The COVID-19 situation continues to be very unpredictable. The anticipated first delivery of vaccines through COVAX will be a step forward in our fight to combat the pandemic. We reiterate the Council’s repeated demands that all parties allow unimpeded humanitarian access and uphold ceasefires to enable medical humanitarian teams to safely roll-out COVID-19 vaccinations to those who need it the most.
We are very concerned by the Secretary-General’s report that the parties to the conflict continue to target humanitarian and healthcare personnel and services. We therefore also call on all parties to the conflict to respect international humanitarian law. Health workers are not a target.
The UN and its humanitarian partners need rapid, safe, and unimpeded humanitarian access to all of Syria. As the Secretary-General recently stated, and as we have heard USG Lowcock reiterate today, greater access is needed.
As long as the situation on the ground is as it is, intensified cross-line and cross-border deliveries are essential to reach everyone in need everywhere, including for the purpose of COVID-19 vaccination.
Responding to the humanitarian needs of the more than 3 million civilians in northwestern Syria requires the continued provision of UN support through the border crossing at Bab al Hawa. This cross-border access is essential to reduce hunger, ensure access to health care, and implement efforts to contain COVID 19. Without this life-saving humanitarian assistance, lives will be lost.

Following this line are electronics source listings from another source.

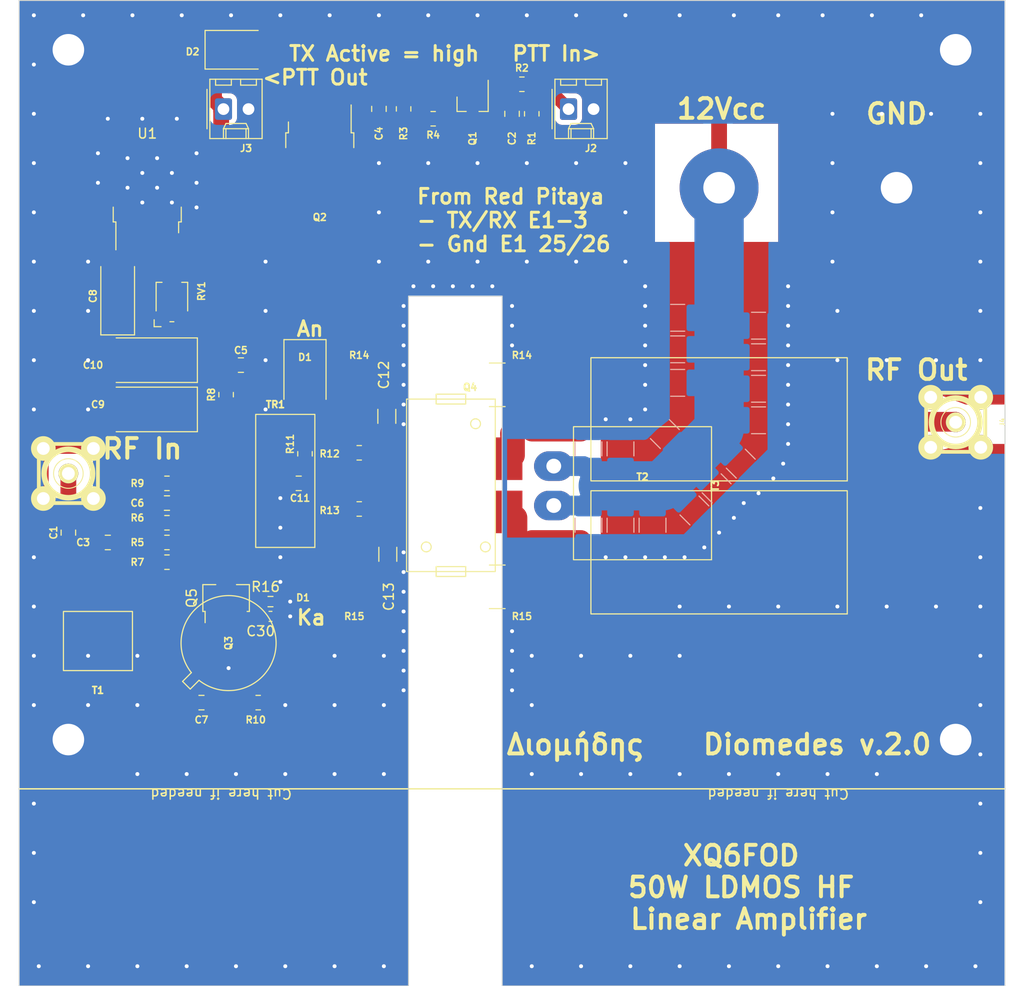
<source format=kicad_pcb>
(kicad_pcb (version 20221018) (generator pcbnew)

  (general
    (thickness 1.6)
  )

  (paper "A4")
  (layers
    (0 "F.Cu" signal)
    (31 "B.Cu" signal)
    (32 "B.Adhes" user "B.Adhesive")
    (33 "F.Adhes" user "F.Adhesive")
    (34 "B.Paste" user)
    (35 "F.Paste" user)
    (36 "B.SilkS" user "B.Silkscreen")
    (37 "F.SilkS" user "F.Silkscreen")
    (38 "B.Mask" user)
    (39 "F.Mask" user)
    (40 "Dwgs.User" user "User.Drawings")
    (41 "Cmts.User" user "User.Comments")
    (42 "Eco1.User" user "User.Eco1")
    (43 "Eco2.User" user "User.Eco2")
    (44 "Edge.Cuts" user)
    (45 "Margin" user)
    (46 "B.CrtYd" user "B.Courtyard")
    (47 "F.CrtYd" user "F.Courtyard")
    (48 "B.Fab" user)
    (49 "F.Fab" user)
    (50 "User.1" user)
    (51 "User.2" user)
    (52 "User.3" user)
    (53 "User.4" user)
    (54 "User.5" user)
    (55 "User.6" user)
    (56 "User.7" user)
    (57 "User.8" user)
    (58 "User.9" user)
  )

  (setup
    (stackup
      (layer "F.SilkS" (type "Top Silk Screen"))
      (layer "F.Paste" (type "Top Solder Paste"))
      (layer "F.Mask" (type "Top Solder Mask") (thickness 0.01))
      (layer "F.Cu" (type "copper") (thickness 0.035))
      (layer "dielectric 1" (type "core") (thickness 1.51) (material "FR4") (epsilon_r 4.5) (loss_tangent 0.02))
      (layer "B.Cu" (type "copper") (thickness 0.035))
      (layer "B.Mask" (type "Bottom Solder Mask") (thickness 0.01))
      (layer "B.Paste" (type "Bottom Solder Paste"))
      (layer "B.SilkS" (type "Bottom Silk Screen"))
      (copper_finish "None")
      (dielectric_constraints no)
    )
    (pad_to_mask_clearance 0)
    (pcbplotparams
      (layerselection 0x00010fc_ffffffff)
      (plot_on_all_layers_selection 0x0000000_00000000)
      (disableapertmacros false)
      (usegerberextensions true)
      (usegerberattributes false)
      (usegerberadvancedattributes false)
      (creategerberjobfile false)
      (dashed_line_dash_ratio 12.000000)
      (dashed_line_gap_ratio 3.000000)
      (svgprecision 6)
      (plotframeref false)
      (viasonmask false)
      (mode 1)
      (useauxorigin false)
      (hpglpennumber 1)
      (hpglpenspeed 20)
      (hpglpendiameter 15.000000)
      (dxfpolygonmode true)
      (dxfimperialunits true)
      (dxfusepcbnewfont true)
      (psnegative false)
      (psa4output false)
      (plotreference true)
      (plotvalue false)
      (plotinvisibletext false)
      (sketchpadsonfab false)
      (subtractmaskfromsilk true)
      (outputformat 1)
      (mirror false)
      (drillshape 0)
      (scaleselection 1)
      (outputdirectory "Gerber/")
    )
  )

  (net 0 "")
  (net 1 "Net-(J1-In)")
  (net 2 "GND")
  (net 3 "Net-(T1-SA)")
  (net 4 "Net-(Q1-G)")
  (net 5 "Net-(T1-SB)")
  (net 6 "Net-(C3-Pad2)")
  (net 7 "Net-(Q2-G)")
  (net 8 "decoupling")
  (net 9 "Net-(D2-K)")
  (net 10 "Net-(Q3-B)")
  (net 11 "Net-(C6-Pad2)")
  (net 12 "Net-(Q3-E)")
  (net 13 "Net-(U1-VO)")
  (net 14 "Net-(C10-Pad1)")
  (net 15 "Net-(C12-Pad1)")
  (net 16 "Net-(C12-Pad2)")
  (net 17 "Net-(C13-Pad1)")
  (net 18 "Net-(C13-Pad2)")
  (net 19 "Net-(D1-A)")
  (net 20 "Net-(J2-Pin_1)")
  (net 21 "Net-(J4-In)")
  (net 22 "Net-(Q1-D)")
  (net 23 "Net-(Q3-C)")
  (net 24 "Net-(T2-SB)")
  (net 25 "Net-(R8-Pad1)")
  (net 26 "Net-(R9-Pad1)")
  (net 27 "Net-(R12-Pad2)")
  (net 28 "Net-(R13-Pad2)")
  (net 29 "unconnected-(Q5-C-Pad2)")
  (net 30 "Net-(Q5-E)")

  (footprint "Capacitor_SMD:C_0603_1608Metric_Pad1.08x0.95mm_HandSolder" (layer "F.Cu") (at 105.5 92.5 180))

  (footprint "Resistor_SMD:R_0603_1608Metric_Pad0.98x0.95mm_HandSolder" (layer "F.Cu") (at 105.5 91 180))

  (footprint "MountingHole:MountingHole_3.2mm_M3_DIN965_Pad" (layer "F.Cu") (at 85 35))

  (footprint "Capacitor_SMD:C_0805_2012Metric_Pad1.18x1.45mm_HandSolder" (layer "F.Cu") (at 95 81 180))

  (footprint "Amidon_Binocular:BN-43-1502" (layer "F.Cu") (at 107 79))

  (footprint "Resistor_SMD:R_0805_2012Metric_Pad1.20x1.40mm_HandSolder" (layer "F.Cu") (at 114.5 75.9 180))

  (footprint "Capacitor_SMD:C_0805_2012Metric_Pad1.18x1.45mm_HandSolder" (layer "F.Cu") (at 98.5 101.25))

  (footprint "Resistor_SMD:R_0805_2012Metric_Pad1.20x1.40mm_HandSolder" (layer "F.Cu") (at 95 83 180))

  (footprint "MountingHole:MountingHole_3.2mm_M3_DIN965_Pad" (layer "F.Cu") (at 85 105))

  (footprint "MountingHole:MountingHole_3.2mm_M3_DIN965_Pad" (layer "F.Cu") (at 169 49))

  (footprint "Package_TO_SOT_THT:TO-39-3" (layer "F.Cu") (at 101.25 97.75 90))

  (footprint "AFT05MP075N:AFT05MP075N" (layer "F.Cu") (at 123.8 79.95 180))

  (footprint "Diode_SMD:D_1812_4532Metric_Pad1.30x3.40mm_HandSolder" (layer "F.Cu") (at 102 35))

  (footprint "Package_TO_SOT_SMD:TO-252-2" (layer "F.Cu") (at 93 50 90))

  (footprint "Capacitor_Tantalum_SMD:CP_EIA-7343-31_Kemet-D_Pad2.25x2.55mm_HandSolder" (layer "F.Cu") (at 93.5 71.5 180))

  (footprint "Package_TO_SOT_SMD:SOT-89-3" (layer "F.Cu") (at 101 90.6375 90))

  (footprint "Amidon_Binocular:BN-43-2402" (layer "F.Cu") (at 87.5 95 -90))

  (footprint "MountingHole:MountingHole_3.2mm_M3_DIN965_Pad" (layer "F.Cu") (at 175 105))

  (footprint "Connector_Molex:Molex_KK-254_AE-6410-02A_1x02_P2.54mm_Vertical" (layer "F.Cu") (at 100.73 41.02))

  (footprint "Capacitor_SMD:C_0805_2012Metric_Pad1.18x1.45mm_HandSolder" (layer "F.Cu") (at 108.3625 79 180))

  (footprint "Capacitor_SMD:C_0805_2012Metric_Pad1.18x1.45mm_HandSolder" (layer "F.Cu") (at 130 41.5 -90))

  (footprint "Package_TO_SOT_SMD:SOT-23_Handsoldering" (layer "F.Cu") (at 126 40.5 -90))

  (footprint "Resistor_SMD:R_0805_2012Metric_Pad1.20x1.40mm_HandSolder" (layer "F.Cu") (at 132 41.5 90))

  (footprint "MountingHole:MountingHole_3.2mm_M3_DIN965_Pad" (layer "F.Cu") (at 151 49))

  (footprint "Resistor_SMD:R_0805_2012Metric_Pad1.20x1.40mm_HandSolder" (layer "F.Cu") (at 114.5 81.6 180))

  (footprint "Capacitor_SMD:C_0805_2012Metric_Pad1.18x1.45mm_HandSolder" (layer "F.Cu") (at 102.5 67))

  (footprint "Resistor_SMD:R_0805_2012Metric_Pad1.20x1.40mm_HandSolder" (layer "F.Cu") (at 119 41 -90))

  (footprint "Resistor_SMD:R_0805_2012Metric_Pad1.20x1.40mm_HandSolder" (layer "F.Cu") (at 95 79 180))

  (footprint "Capacitor_SMD:C_0805_2012Metric_Pad1.18x1.45mm_HandSolder" (layer "F.Cu") (at 89 85))

  (footprint "Resistor_SMD:R_0805_2012Metric_Pad1.20x1.40mm_HandSolder" (layer "F.Cu") (at 95 85 180))

  (footprint "MountingHole:MountingHole_3.2mm_M3_DIN965_Pad" (layer "F.Cu") (at 175 35))

  (footprint "Diode_SMD:D_2114_3652Metric_Pad1.85x3.75mm_HandSolder" (layer "F.Cu") (at 109 67.875 -90))

  (footprint "Resistor_SMD:R_2816_7142Metric_Pad3.20x4.45mm_HandSolder" (layer "F.Cu") (at 128.5 89.5 180))

  (footprint "Resistor_SMD:R_0805_2012Metric_Pad1.20x1.40mm_HandSolder" (layer "F.Cu") (at 95 87))

  (footprint "Resistor_SMD:R_0805_2012Metric_Pad1.20x1.40mm_HandSolder" (layer "F.Cu") (at 104.25 101.25 180))

  (footprint "Resistor_SMD:R_0805_2012Metric_Pad1.20x1.40mm_HandSolder" (layer "F.Cu") (at 109 76 -90))

  (footprint "Package_TO_SOT_SMD:TO-252-2" (layer "F.Cu") (at 110.5 45.9 -90))

  (footprint "Capacitor_SMD:C_1206_3216Metric_Pad1.33x1.80mm_HandSolder" (layer "F.Cu") (at 117.3 72.2 90))

  (footprint "Resistor_SMD:R_2816_7142Metric_Pad3.20x4.45mm_HandSolder" (layer "F.Cu") (at 128.5 69 180))

  (footprint "Amidon_Binocular:BN-61-202" (layer "F.Cu") (at 143.2325 79.25))

  (footprint "Capacitor_SMD:C_0805_2012Metric_Pad1.18x1.45mm_HandSolder" (layer "F.Cu") (at 85 84 -90))

  (footprint "Connector_Molex:Molex_KK-254_AE-6410-02A_1x02_P2.54mm_Vertical" (layer "F.Cu") (at 135.73 41.02))

  (footprint "Potentiometer_SMD:Potentiometer_Bourns_TC33X_Vertical" (layer "F.Cu") (at 95.5 60.5 90))

  (footprint "Resistor_SMD:R_0805_2012Metric_Pad1.20x1.40mm_HandSolder" (layer "F.Cu") (at 131 38.5))

  (footprint "SMA_PINS:SMA_PINS" (layer "F.Cu") (at 85 78 -90))

  (footprint "Capacitor_SMD:C_0805_2012Metric_Pad1.18x1.45mm_HandSolder" (layer "F.Cu") (at 116.5 41 -90))

  (footprint "Capacitor_Tantalum_SMD:CP_EIA-6032-28_Kemet-C_Pad2.25x2.35mm_HandSolder" (layer "F.Cu") (at 90 60 90))

  (footprint "Amidon_Binocular:Dual_FB-61-4852" (layer "F.Cu") (at 151.5 79.25 90))

  (footprint "Capacitor_Tantalum_SMD:CP_EIA-7343-31_Kemet-D_Pad2.25x2.55mm_HandSolder" (layer "F.Cu") (at 93.5 66.5 180))

  (footprint "Resistor_SMD:R_0805_2012Metric_Pad1.20x1.40mm_HandSolder" (layer "F.Cu") (at 101 70 90))

  (footprint "Capacitor_SMD:C_1206_3216Metric_Pad1.33x1.80mm_HandSolder" (layer "F.Cu") (at 117.4 86.2 90))

  (footprint "Resistor_SMD:R_0805_2012Metric_Pad1.20x1.40mm_HandSolder" (layer "F.Cu") (at 122 42 180))

  (footprint "SMA_PINS:SMA_PINS" (layer "F.Cu") (at 175 72.8 90))

  (footprint "Capacitor_SMD:C_1210_3225Metric_Pad1.33x2.70mm_HandSolder" (layer "B.Cu") (at 148.5 81.75 135))

  (footprint "Capacitor_SMD:C_1210_3225Metric_Pad1.33x2.70mm_HandSolder" (layer "B.Cu") (at 144.25 83.25 90))

  (footprint "Capacitor_SMD:C_1210_3225Metric_Pad1.33x2.70mm_HandSolder" (layer "B.Cu") (at 141 75.5 -90))

  (footprint "Capacitor_SMD:C_1210_3225Metric_Pad1.33x2.70mm_HandSolder" (layer "B.Cu") (at 137.75 75.5 -90))

  (footprint "Capacitor_SMD:C_1210_3225Metric_Pad1.33x2.70mm_HandSolder" (layer "B.Cu")
    (tstamp 6ddca9c6-d93f-48af-8707-e3012416640e)
    (at 155 72.6 180)
    (descr "Capacitor SMD 1210 (3225 Metric), square (rectangular) end terminal, IPC_7351 nominal with elongated pad for handsoldering. (Body size source: IPC-SM-782 page 76, https://www.pcb-3d.com/wordpress/wp-content/uploads/ipc-sm-782a_amendment_1_and_2.pdf), generat
... [191288 chars truncated]
</source>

We fully support the UN’s efforts to put in place a cross-line support mission to North-Western Syria and we call on all parties to facilitate this without further delay. Cross-line operations providing aid across the front line in Idleb have the potential to complement cross-border operations. However, in light of the overwhelming humanitarian needs, such cross-line missions cannot be expected to supplant the cross-border operation at Bab al Hawa. There is currently no viable way to replace the 4,369 trucks that have crossed the border bringing life-saving support over the past eight months. We need all modalities for humanitarian assistance to reach those in need.
Before concluding, let me also add a small note in my national capacity: tomorrow at the Brussels conference, Norway will pledge a further minimum of USD 190 million in support to Syria and the region this year, reaffirming our position as one of the largest donors to the international response.
In closing, when speaking to partners on the ground they have one message to convey: the Syrian people need hope for a better future.
For a decade, Syrian children, mothers and fathers, brothers and sisters have borne the brunt of the failure to end the conflict. They continue to experience first-hand the suffering caused by years of protracted conflict and resulting humanitarian emergencies, compounded by impeded access for humanitarian aid.
We give our full support to the UN-led efforts to find a political solution. We know that progress on the political track is the key to improving the situation on the ground.
This Council must exercise its responsibility to do its utmost to bring the suffering of the Syrian people to an end.